The paper's proposed defense — Cryptographically Bound Registries that verify semantic integrity through cryptographic provenance rather than semantic likelihood — addresses Cycle 3. OIDC provenance attestation, which Cline adopted after Clinejection, prevents stolen tokens from publishing packages because publication requires a cryptographic attestation from a specific workflow. That's the SQL injection equivalent: a structural fix, not a semantic one.

But Cycle 1 has no structural fix. Hallucination is architectural to how LLMs work. You can reduce it — retrieval-augmented generation, verification against registry APIs — but you cannot eliminate it without changing how language models fundamentally operate. The 20% rate persists across 16 models because it emerges from the same training architecture.

And Cycle 2 has only incomplete fixes. OpenClaw partnered with VirusTotal for automated scanning, but prompt injection and dynamic loading evade static analysis. You can require signatures for skill publishing — but the 138 CVEs in 63 days demonstrate that the attack surface exceeds any single mitigation.
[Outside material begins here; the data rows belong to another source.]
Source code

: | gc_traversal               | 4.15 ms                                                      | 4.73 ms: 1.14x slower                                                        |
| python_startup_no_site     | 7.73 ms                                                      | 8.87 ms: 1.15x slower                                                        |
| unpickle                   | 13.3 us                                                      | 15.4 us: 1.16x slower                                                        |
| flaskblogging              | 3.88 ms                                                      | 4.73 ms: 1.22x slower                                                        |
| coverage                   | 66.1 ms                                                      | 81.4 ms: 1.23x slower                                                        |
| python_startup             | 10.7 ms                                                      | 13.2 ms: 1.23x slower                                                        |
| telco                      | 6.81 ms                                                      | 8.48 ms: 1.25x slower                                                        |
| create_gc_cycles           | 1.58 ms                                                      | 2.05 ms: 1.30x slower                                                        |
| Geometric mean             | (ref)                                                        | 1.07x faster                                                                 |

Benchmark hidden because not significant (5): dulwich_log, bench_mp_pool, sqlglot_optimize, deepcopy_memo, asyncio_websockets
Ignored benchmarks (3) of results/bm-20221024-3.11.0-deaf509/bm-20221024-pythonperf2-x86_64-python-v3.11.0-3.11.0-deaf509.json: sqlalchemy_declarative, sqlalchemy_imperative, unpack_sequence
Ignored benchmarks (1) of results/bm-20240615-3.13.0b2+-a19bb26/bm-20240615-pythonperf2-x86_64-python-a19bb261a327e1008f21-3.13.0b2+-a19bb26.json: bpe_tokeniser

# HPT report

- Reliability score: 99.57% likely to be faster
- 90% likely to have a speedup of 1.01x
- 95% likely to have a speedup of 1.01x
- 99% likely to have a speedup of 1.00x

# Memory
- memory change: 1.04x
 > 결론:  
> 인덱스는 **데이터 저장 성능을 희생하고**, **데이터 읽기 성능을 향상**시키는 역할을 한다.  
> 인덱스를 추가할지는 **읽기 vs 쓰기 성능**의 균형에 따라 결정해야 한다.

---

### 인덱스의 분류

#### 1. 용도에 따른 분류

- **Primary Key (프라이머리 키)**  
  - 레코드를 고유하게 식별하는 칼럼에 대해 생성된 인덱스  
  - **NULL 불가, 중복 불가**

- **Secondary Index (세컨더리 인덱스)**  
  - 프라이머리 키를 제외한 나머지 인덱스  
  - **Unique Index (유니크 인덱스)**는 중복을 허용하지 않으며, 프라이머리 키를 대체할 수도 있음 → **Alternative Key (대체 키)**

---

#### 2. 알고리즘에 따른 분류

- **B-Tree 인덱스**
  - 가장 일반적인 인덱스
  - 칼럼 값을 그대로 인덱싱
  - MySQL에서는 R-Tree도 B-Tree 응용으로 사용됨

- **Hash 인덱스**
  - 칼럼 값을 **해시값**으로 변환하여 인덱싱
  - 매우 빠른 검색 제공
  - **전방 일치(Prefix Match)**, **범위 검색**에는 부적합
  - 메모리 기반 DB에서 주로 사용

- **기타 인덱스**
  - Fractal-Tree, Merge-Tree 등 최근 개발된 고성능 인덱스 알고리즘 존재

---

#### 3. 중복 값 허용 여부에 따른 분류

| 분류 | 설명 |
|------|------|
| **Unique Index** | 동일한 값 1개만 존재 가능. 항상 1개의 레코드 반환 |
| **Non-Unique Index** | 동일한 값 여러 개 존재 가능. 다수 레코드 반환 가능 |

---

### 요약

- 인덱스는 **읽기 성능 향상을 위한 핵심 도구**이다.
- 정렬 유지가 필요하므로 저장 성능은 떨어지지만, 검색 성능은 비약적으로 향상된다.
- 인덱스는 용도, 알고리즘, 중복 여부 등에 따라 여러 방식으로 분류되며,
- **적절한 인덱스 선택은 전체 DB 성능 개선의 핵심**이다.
The uncomfortable truth: we know how to break cycles in directed graphs. You verify upstream, and the verification propagates downstream. In cyclic graphs, verification at any single point doesn't propagate — because the output loops back to become input at a point you've already passed. The system needs verification at every node, continuously, which is exactly the kind of overhead that AI coding tools were adopted to eliminate.

The generation/verification asymmetry — the thread running through the output trap, four layers, and the perception gap — finds its sharpest expression here. Generation creates the cycles. Verification would break them. Generation scales cheaply. Verification doesn't. So the cycles accelerate.